Tytuł: Tajemni władcy
Tytuł oryginału: Die heimlichen Herrscher
Autor: Philipp Vandenberg
Autor: Philipp Vandenberg
Wydawnictwo: Klub dla Ciebie
Rok 1. wydania: 1991
Podtytuł — "Lekarze dyktatorów i wielkich tego świata" — wyjaśnia, o czym mówi książka. A dziełko pozwala spojrzeć na historię z innego, przeważnie pomijanego, punktu widzenia. No bo co by było, gdyby... Siedem rozdziałów pokazuje dzieje kilkorga raczej znanych władców i polityków oraz ich (niemal nigdy niewspominanych w podręcznikach) lekarzy przybocznych. Rozrzut bohaterów po chronologii spory: od Marka Aureliusza do Hitlera i Piusa XII.

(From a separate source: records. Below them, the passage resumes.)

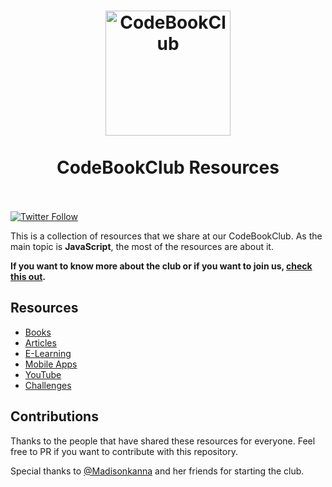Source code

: <h1 align="center">
	<a href="https://github.com/sneyderdev/codebookclub-resources"><img src="https://imgur.com/cOeFGID.png" alt="CodeBookClub" width="200" target="_blank"></a>
	<br>
	<br>
	CodeBookClub Resources
	<br>
	<br>
</h1>

[![Twitter Follow](https://img.shields.io/twitter/follow/codebookclub?logo=twitter&style=for-the-badge)](https://twitter.com/codebookclub)

This is a collection of resources that we share at our CodeBookClub. As the main topic is **JavaScript**, the most of the resources are about it.

**If you want to know more about the club or if you want to join us, [check this out](https://www.freecodecamp.org/news/join-the-code-book-club/).**

## Resources
- [Books](https://github.com/sneyderdev/codebookclub-resources/blob/master/books/README.md "Books")
- [Articles](https://github.com/sneyderdev/codebookclub-resources/blob/master/articles/README.md "Articles")
- [E-Learning](https://github.com/sneyderdev/codebookclub-resources/blob/master/e-learning/README.md "E-Learning")
- [Mobile Apps](https://github.com/sneyderdev/codebookclub-resources/blob/master/mobile-apps/README.md "Mobile Apps")
- [YouTube](https://github.com/sneyderdev/codebookclub-resources/blob/master/youtube/README.md "YouTube")
- [Challenges](https://github.com/sneyderdev/codebookclub-resources/blob/master/challenges/README.md "Challenges")

## Contributions
Thanks to the people that have shared these resources for everyone. Feel free to PR if you want to contribute with this repository.

Special thanks to [@Madisonkanna](https://twitter.com/Madisonkanna) and her friends for starting the club.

Warto wspomnieć, że Autor ma talent do lekkiego i ciekawego snucia opowieści. Książkę czyta się z przyjemnością (może za wyjątkiem niekiedy bardzo obszernych cytatów — przytoczone w całości orzeczenie o psychice Ludwika II Bawarskiego mocno mnie wynudziło). Największe wrażenie wywarł na mnie pierwszy rozdział, poświęcony Wielkiej Trójce z Jałty. Faceci, którzy tam kreślili po mapach i decydowali o kształcie przyszłego świata, nie byli zdrowi...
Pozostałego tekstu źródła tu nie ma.